═════ Raw data
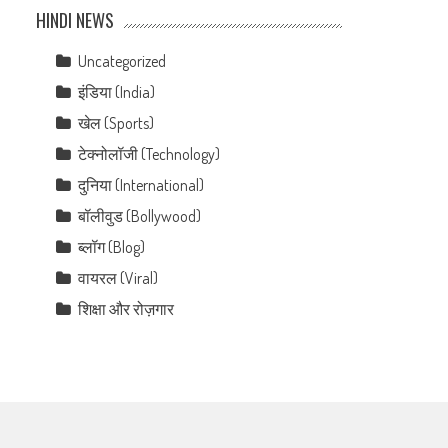
HINDI NEWS
Uncategorized
इंडिया (India)
खेल (Sports)
टेक्नोलॉजी (Technology)
दुनिया (International)
बॉलीवुड (Bollywood)
ब्लॉग (Blog)
वायरल (Viral)
शिक्षा और रोज़गार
══════════
Problem to work on:
The expected result is an exact transcription of the lines from the one containing "टेक्नोलॉजी (Technology)" through the end of the records above; please include both ends.

Solution to the problem:
टेक्नोलॉजी (Technology)
दुनिया (International)
बॉलीवुड (Bollywood)
ब्लॉग (Blog)
वायरल (Viral)
शिक्षा और रोज़गार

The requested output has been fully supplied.